Si chiama Pietro Riggio, 54 anni, uno dei pentiti che hanno parlato anche del leader di Confindustria Antonello Montante. Riggio dice che un ex poliziotto gli avrebbe “confidato di aver partecipato alla fase esecutiva delle strage Falcone e si sarebbe occupato del riempimento del canale di scolo dell’autostrada con l’esplosivo, operazione eseguita tramite l’utilizzo di skate-bord”.

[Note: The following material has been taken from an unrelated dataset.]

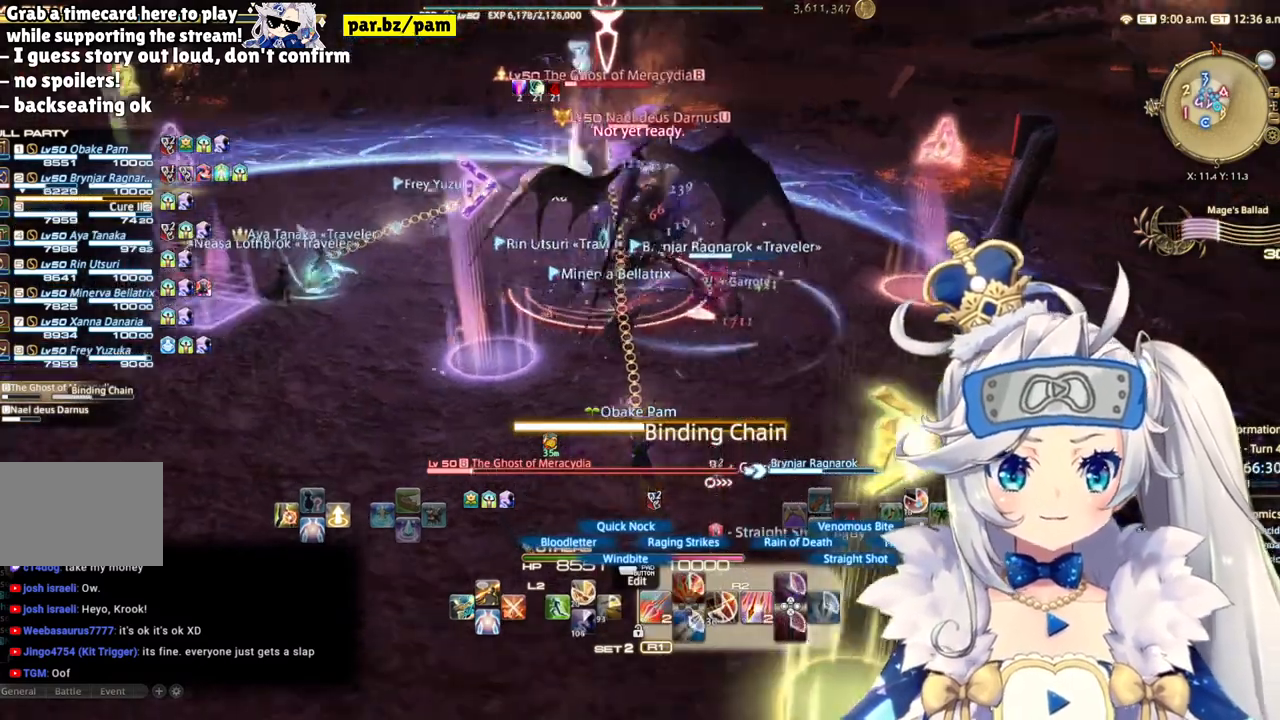
{"buttons": ["R2"], "left_stick": "center", "right_stick": "center", "events": [[17, "right_stick", "center"], [233, "DPAD_LEFT", "down"], [417, "DPAD_LEFT", "up"]]}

I magistrati, da sempre scettici sull’ipotesi che a Capaci ci sia stato un “doppio cantiere” per la strage del 23 maggio 1992, non sono convinti delle dichiarazioni del pentito. La storia processuale sulle Stragi, infatti, racconta solo di uomini delle cosche presenti attorno all’autostrada dove furono uccisi Falcone, la moglie e gli agenti di scorta.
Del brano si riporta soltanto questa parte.